WHAT YOU ARE ASKED TO DO:
With no words added or dropped, transcribe the listing that follows.
════════════════════
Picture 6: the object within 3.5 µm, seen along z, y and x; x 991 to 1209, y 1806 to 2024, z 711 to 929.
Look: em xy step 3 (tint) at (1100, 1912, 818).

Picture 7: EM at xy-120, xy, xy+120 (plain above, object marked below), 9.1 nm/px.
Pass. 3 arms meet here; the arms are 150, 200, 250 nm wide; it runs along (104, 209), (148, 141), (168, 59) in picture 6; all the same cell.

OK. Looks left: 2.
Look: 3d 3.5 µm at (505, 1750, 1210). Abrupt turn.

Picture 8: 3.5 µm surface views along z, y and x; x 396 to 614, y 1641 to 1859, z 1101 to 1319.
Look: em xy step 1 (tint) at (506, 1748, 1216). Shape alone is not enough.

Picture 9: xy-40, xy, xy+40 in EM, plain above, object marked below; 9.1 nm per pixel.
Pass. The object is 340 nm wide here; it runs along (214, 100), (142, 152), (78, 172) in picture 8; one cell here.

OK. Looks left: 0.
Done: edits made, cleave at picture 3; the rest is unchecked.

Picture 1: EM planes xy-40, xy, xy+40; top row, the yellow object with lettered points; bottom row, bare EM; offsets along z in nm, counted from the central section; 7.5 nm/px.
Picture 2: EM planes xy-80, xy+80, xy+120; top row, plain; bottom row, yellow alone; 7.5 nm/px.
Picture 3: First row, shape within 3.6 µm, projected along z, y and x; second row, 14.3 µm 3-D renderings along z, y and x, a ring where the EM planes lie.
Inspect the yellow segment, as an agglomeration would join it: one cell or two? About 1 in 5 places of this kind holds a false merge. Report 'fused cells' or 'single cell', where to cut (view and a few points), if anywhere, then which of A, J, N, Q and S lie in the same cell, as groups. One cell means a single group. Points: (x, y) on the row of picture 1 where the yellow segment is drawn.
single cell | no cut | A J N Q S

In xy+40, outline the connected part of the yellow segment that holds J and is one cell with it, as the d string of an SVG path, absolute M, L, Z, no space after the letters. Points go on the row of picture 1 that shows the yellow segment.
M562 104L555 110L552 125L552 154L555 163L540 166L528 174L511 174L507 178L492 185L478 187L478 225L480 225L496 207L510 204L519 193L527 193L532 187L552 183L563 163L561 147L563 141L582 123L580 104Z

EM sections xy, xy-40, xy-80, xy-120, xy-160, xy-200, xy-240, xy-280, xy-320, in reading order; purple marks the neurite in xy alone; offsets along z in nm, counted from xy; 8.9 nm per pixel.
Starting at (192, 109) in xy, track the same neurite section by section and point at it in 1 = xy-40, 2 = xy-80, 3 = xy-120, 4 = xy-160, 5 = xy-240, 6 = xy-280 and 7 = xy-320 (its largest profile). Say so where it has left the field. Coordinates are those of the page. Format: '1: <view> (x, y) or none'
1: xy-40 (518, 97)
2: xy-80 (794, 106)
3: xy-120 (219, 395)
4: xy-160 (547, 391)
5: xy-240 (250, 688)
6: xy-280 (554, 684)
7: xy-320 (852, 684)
════════════════════
SOLUTION TO THIS PROBLEM:
Picture 6: the object within 3.5 µm, seen along z, y and x; x 991 to 1209, y 1806 to 2024, z 711 to 929.
Look: em xy step 3 (tint) at (1100, 1912, 818).

Picture 7: EM at xy-120, xy, xy+120 (plain above, object marked below), 9.1 nm/px.
Pass. 3 arms meet here; the arms are 150, 200, 250 nm wide; it runs along (104, 209), (148, 141), (168, 59) in picture 6; all the same cell.

OK. Looks left: 2.
Look: 3d 3.5 µm at (505, 1750, 1210). Abrupt turn.

Picture 8: 3.5 µm surface views along z, y and x; x 396 to 614, y 1641 to 1859, z 1101 to 1319.
Look: em xy step 1 (tint) at (506, 1748, 1216). Shape alone is not enough.

Picture 9: xy-40, xy, xy+40 in EM, plain above, object marked below; 9.1 nm per pixel.
Pass. The object is 340 nm wide here; it runs along (214, 100), (142, 152), (78, 172) in picture 8; one cell here.

OK. Looks left: 0.
Done: edits made, cleave at picture 3; the rest is unchecked.

Picture 1: EM planes xy-40, xy, xy+40; top row, the yellow object with lettered points; bottom row, bare EM; offsets along z in nm, counted from the central section; 7.5 nm/px.
Picture 2: EM planes xy-80, xy+80, xy+120; top row, plain; bottom row, yellow alone; 7.5 nm/px.
Picture 3: First row, shape within 3.6 µm, projected along z, y and x; second row, 14.3 µm 3-D renderings along z, y and x, a ring where the EM planes lie.
Inspect the yellow segment, as an agglomeration would join it: one cell or two? About 1 in 5 places of this kind holds a false merge. Report 'fused cells' or 'single cell', where to cut (view and a few points), if anywhere, then which of A, J, N, Q and S lie in the same cell, as groups. One cell means a single group. Points: (x, y) on the row of picture 1 where the yellow segment is drawn.
single cell | no cut | A J N Q S

In xy+40, outline the connected part of the yellow segment that holds J and is one cell with it, as the d string of an SVG path, absolute M, L, Z, no space after the letters. Points go on the row of picture 1 that shows the yellow segment.
M562 104L555 110L552 125L552 154L555 163L540 166L528 174L511 174L507 178L492 185L478 187L478 225L480 225L496 207L510 204L519 193L527 193L532 187L552 183L563 163L561 147L563 141L582 123L580 104Z

EM sections xy, xy-40, xy-80, xy-120, xy-160, xy-200, xy-240, xy-280, xy-320, in reading order; purple marks the neurite in xy alone; offsets along z in nm, counted from xy; 8.9 nm per pixel.
Starting at (192, 109) in xy, track the same neurite section by section and point at it in 1 = xy-40, 2 = xy-80, 3 = xy-120, 4 = xy-160, 5 = xy-240, 6 = xy-280 and 7 = xy-320 (its largest profile). Say so where it has left the field. Coordinates are those of the page. Format: '1: <view> (x, y) or none'
1: xy-40 (518, 97)
2: xy-80 (794, 106)
3: xy-120 (219, 395)
4: xy-160 (547, 391)
5: xy-240 (250, 688)
6: xy-280 (554, 684)
7: xy-320 (852, 684)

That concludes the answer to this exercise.